Cake #18: Mary Carole Battle's Mother's Wacky Cake with Seven-Minute Frosting

I had skipped over this cake previously, and I'm not sure why- in the book it falls between Chocolate Pound Cake and Cocoa Bread with Stewed Peaches. This is called "Wacky" cake because they made them during World War II when dairy products were scarce. Today we call such things "Vegan" cakes. On 2/2/14, I decided to make two versions, one with oil, like the recipe calls for, and one with applesauce. 
The cake on the left is the one with oil and the one on the right was with applesauce. I could tell the difference out of the oven, but after they were frosted, I wasn't sure which was which. 
With this cake, you put all the dry ingredients in, then make three holes in the mix- one for vinegar, one for vanilla extract and one for oil, or applesauce in my case. We had a friend try it who had not heard of "wacky" cakes but knew them as "crazy" cakes, and knew about doing the 3 holes in the dry mixture too.
The cake was very easy to make. The frosting was not.

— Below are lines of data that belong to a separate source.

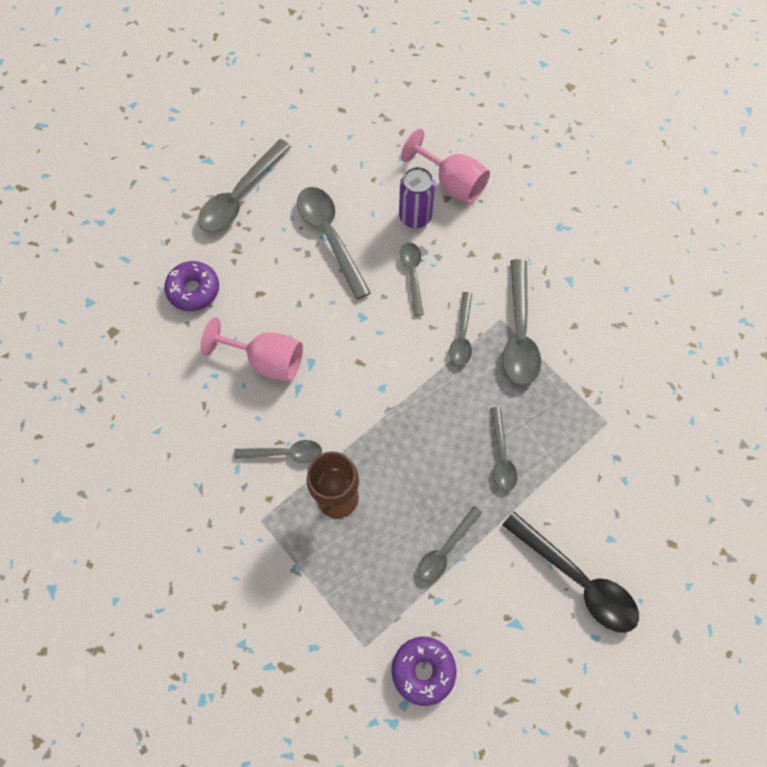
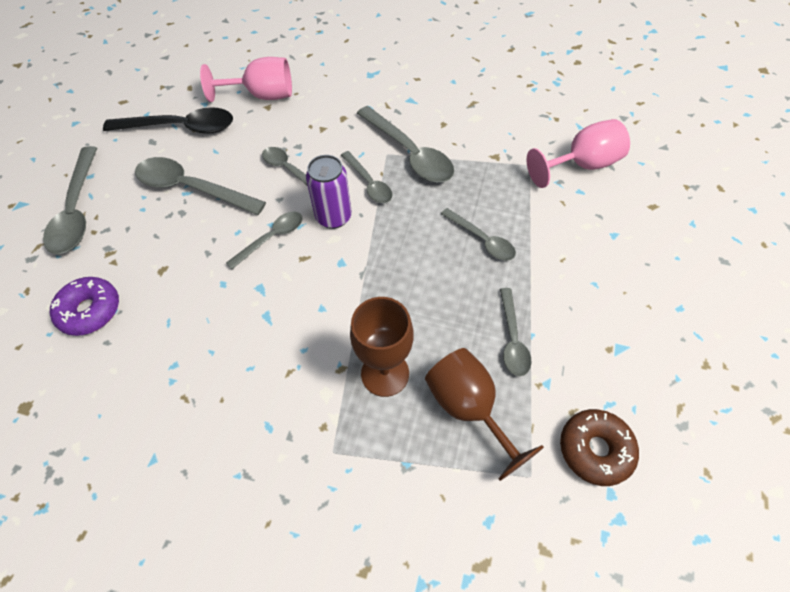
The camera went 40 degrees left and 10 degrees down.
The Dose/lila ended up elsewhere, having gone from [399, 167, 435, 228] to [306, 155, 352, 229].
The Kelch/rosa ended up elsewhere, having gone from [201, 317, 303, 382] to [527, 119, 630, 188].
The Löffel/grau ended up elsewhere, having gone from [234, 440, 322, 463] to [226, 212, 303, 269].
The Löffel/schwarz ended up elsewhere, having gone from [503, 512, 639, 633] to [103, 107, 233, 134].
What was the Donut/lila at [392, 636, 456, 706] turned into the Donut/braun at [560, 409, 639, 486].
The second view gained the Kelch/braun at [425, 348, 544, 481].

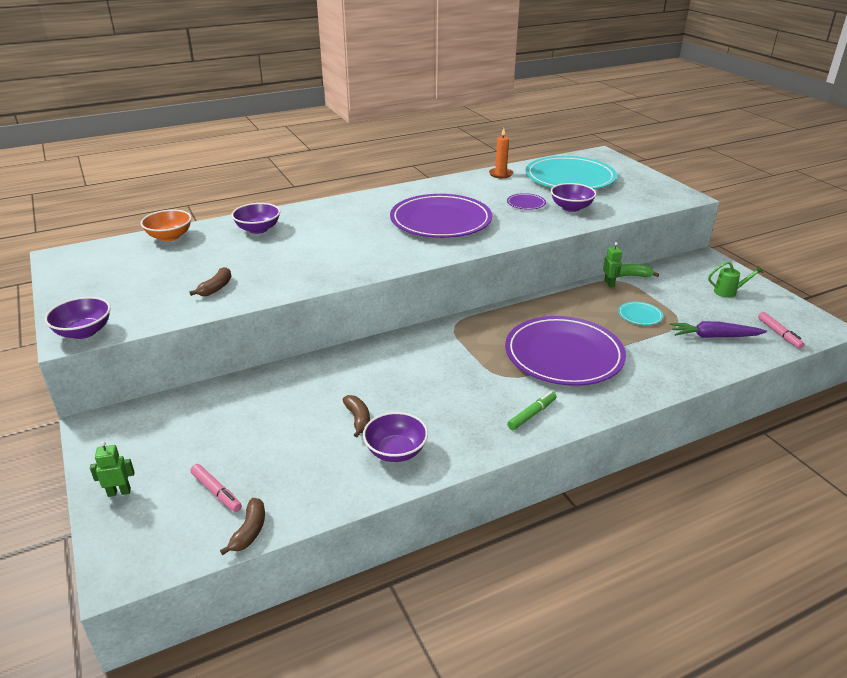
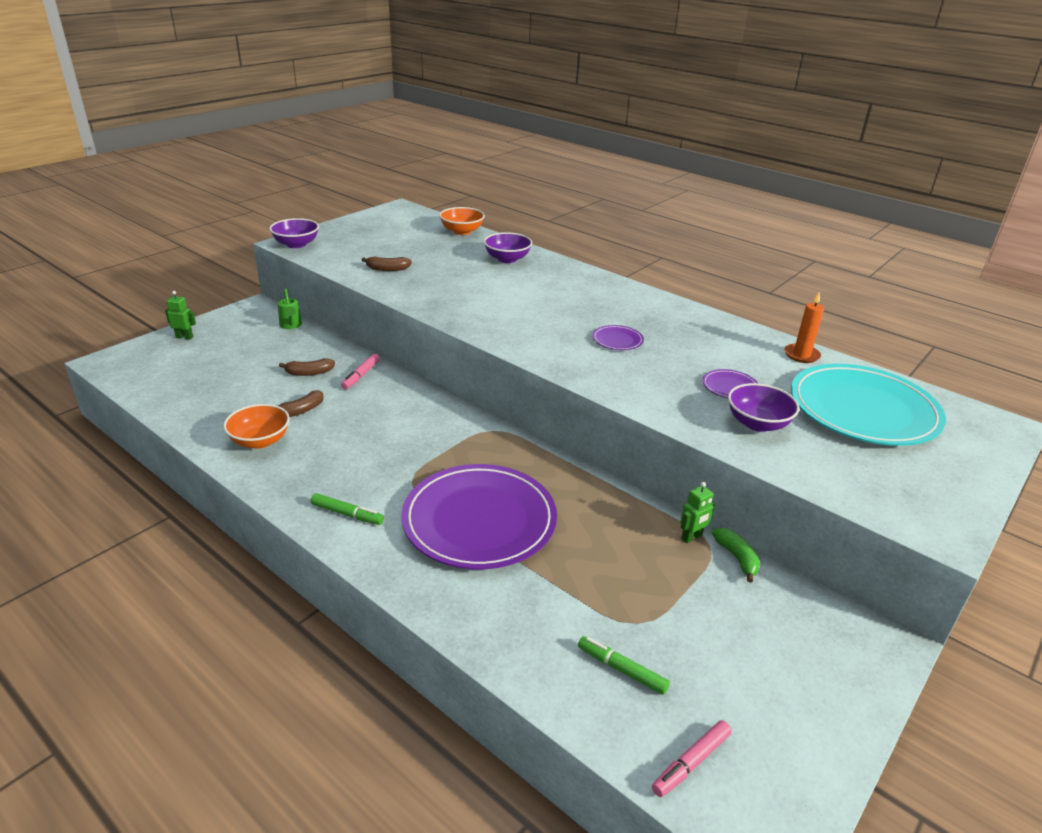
The camera went 65 degrees right and 0 degrees up.
The size of the Teller/lila at [390, 194, 492, 238] changed by a factor of 0.40.
The Gießkanne/grün ended up elsewhere, having gone from [708, 261, 763, 298] to [278, 288, 302, 329].
The second view lost the Teller/türkis at [618, 301, 663, 325].
Where the Karotte/lila stood at [670, 321, 767, 338], the Filzstift/grün came to stand at [578, 636, 670, 695].
What was the Schüssel/lila at [363, 412, 428, 462] turned into the Schüssel/orange at [223, 404, 290, 449].
The Roboter/grün at [90, 441, 134, 497] ended up facing another way, 45 degrees counterclockwise from before.
The Filzstift/rosa ended up elsewhere, having gone from [191, 464, 242, 512] to [341, 354, 380, 389].
The Banane/braun ended up elsewhere, having gone from [220, 498, 265, 555] to [279, 358, 335, 376].

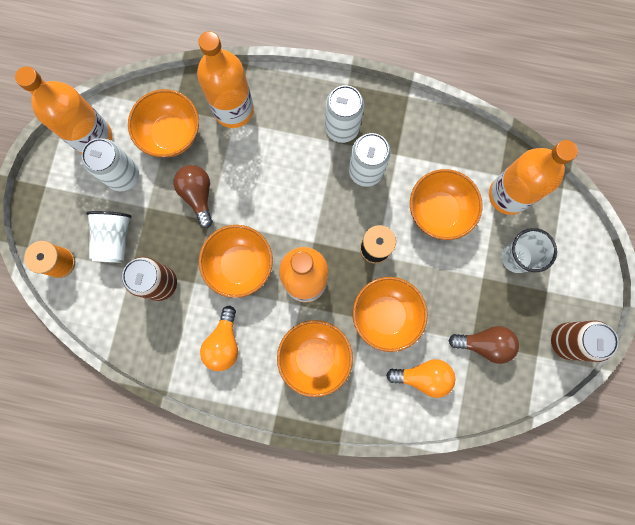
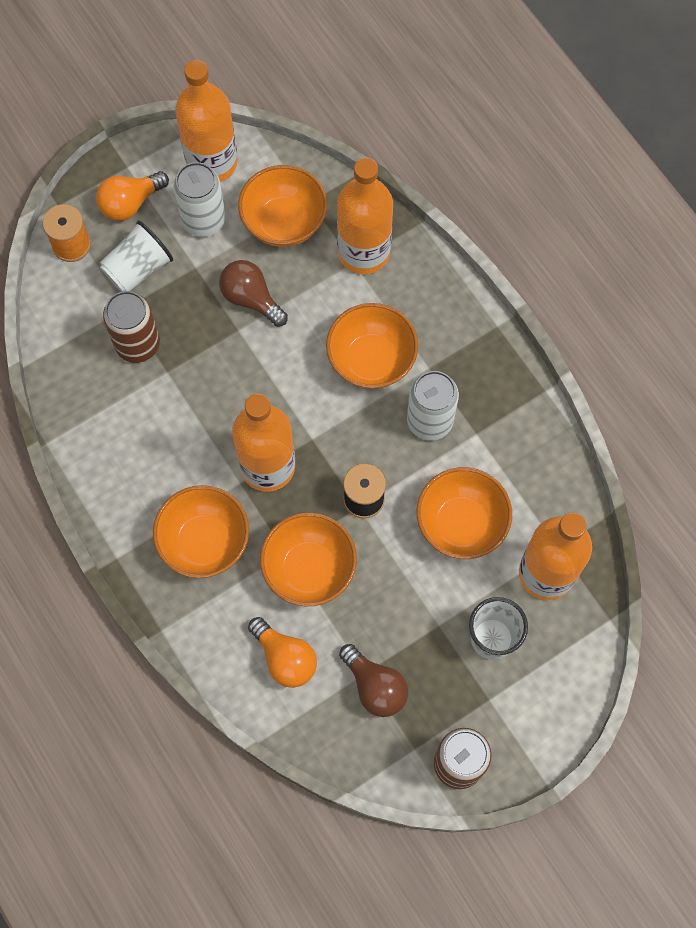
The camera went 45 degrees right and 10 degrees down.
The second view lost the Dose/weiß at [325, 85, 364, 143].
The Glühbirne/braun at [174, 165, 213, 228] ended up facing another way, 75 degrees counterclockwise from before.
The Schüssel/orange ended up elsewhere, having gone from [199, 225, 273, 298] to [326, 303, 418, 389].
The Glühbirne/orange ended up elsewhere, having gone from [200, 306, 238, 371] to [96, 171, 169, 221].

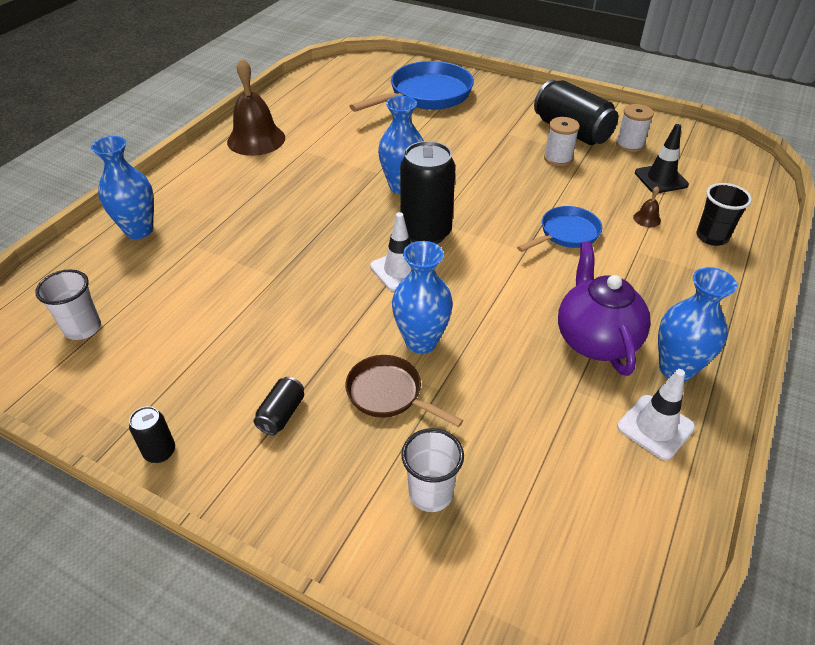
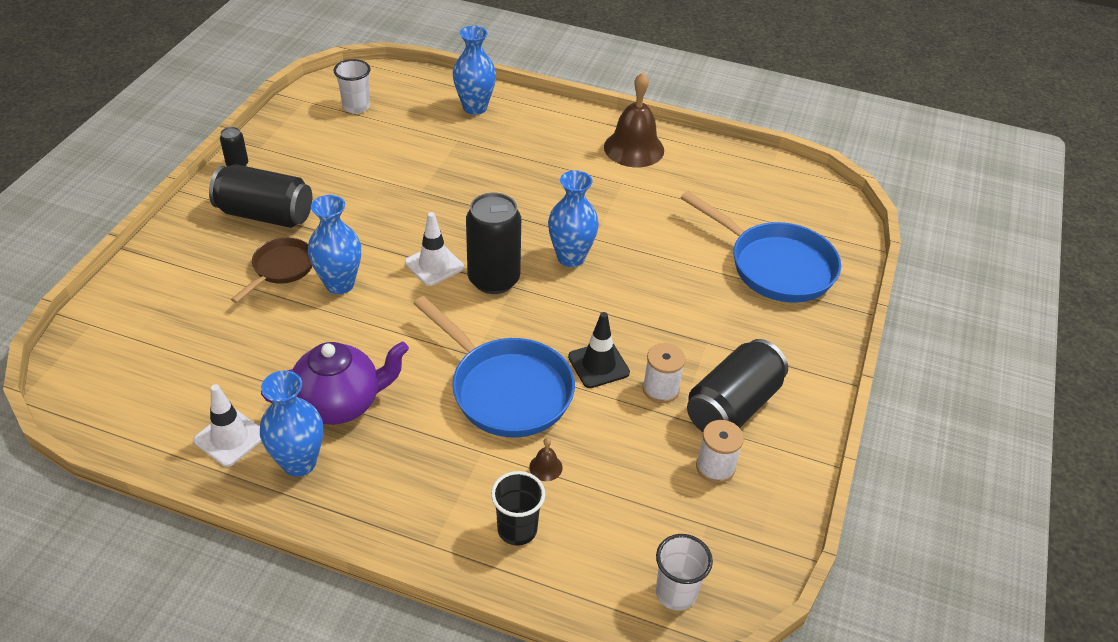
The camera went 80 degrees right and 0 degrees up.
The Leitkegel/schwarz ended up elsewhere, having gone from [635, 124, 689, 193] to [568, 312, 630, 388].
The size of the Pfanne/blau at [517, 206, 602, 252] changed by a factor of 1.78.
The size of the Dose/schwarz at [254, 377, 304, 435] changed by a factor of 2.14.
The Becher/weiß ended up elsewhere, having gone from [401, 428, 464, 512] to [656, 534, 713, 611].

I didn't have a double boiler, so I stirred the ingredients (egg whites, sugar, cream of tartar, water and vanilla extract) in a stainless steel bowl and then put it in a pan of boiling water. I used an immersion blender for 7 minutes, and it didn't work, the frosting was still liquidy. Then my husband pointed out that the point of the hand blender is to whip air into it, which a immersion blender does not do (it's submersed),  so I got out the whip and hand-whipped it for about 10 minutes. I wasn't able to do it very fast and therefore it was not thickening. Then he pointed out that the egg whites were probably well-cooked by now, so I could just use the kitchen aid. We got that out and kept it in the hot stainless steel bowl, making sure to hold it the whole time, and whipped it on high for about 10 minutes. It never formed the stiff peaks it said it would, so I gave up on it when it was about the consistency of marshmallow creme. I don't know if the look had something to do with it or not, but it kind of had the flavor of marshmallow creme too. It wasn't very good, and definitely not worth the effort, especially if you don't own a double boiler or a hand-held electrical whipping device! But, if you like the fact that it is a frosting with no butter or fat at all in it, and you like marshmallow creme, then by all means go for it! I'd rather sprinkle powdered sugar on top and serve it with homemade ice cream.  
I learned that you can save the egg yolks (when making things like this that call for only the whites) in the freezer- label them w/ how many are in there, and you can use them in the future for cakes that only call for egg yolks!
Being Superbowl Sunday, I frosted (or cremed) the cakes and they looked pretty boring, so I put a "B" on one and an "S" on the other for Broncos and Seahawks. It turned out to be BS!

Later that week, I decided to try it again (and I had a potluck to go to and I needed something to bring) as a healthy version. I changed enough things about it that I decided I could call it my own recipe and give it a new name. So, here it is- a cake I just invented based on the WWII/Wacky/Crazy cake recipe of Mary Carole Battle:

Vegan Healthy Chocolate Cake:
3 cups whole wheat flour
2 cups raw sugar
1/2 t salt
1/2 c unsweetened cocoa
2 t baking soda
After stirring together, make three holes and add to each one: 
2 t vanilla extract
2 T vinegar
3/4 c apple sauce (or pear sauce)
Then on top:
2 c cold water
Stir and add:
1/2 c chocolate chips
Pour into two cake pans, well greased. 
Bake at 350 for about 35 minutes, a toothpick should come out clean. 
Let cool and add powdered sugar for the "frosting".
Don't cover or the powdered sugar will dissolve and disappear.
Since this is enough for 2 cakes, you could also stack them with frosting in between and on top and sides. But then you'd have to remove "healthy" from the title. Or, actually, you could still call it "healthy" cake, because the cake is healthy even if the frosting is not, right?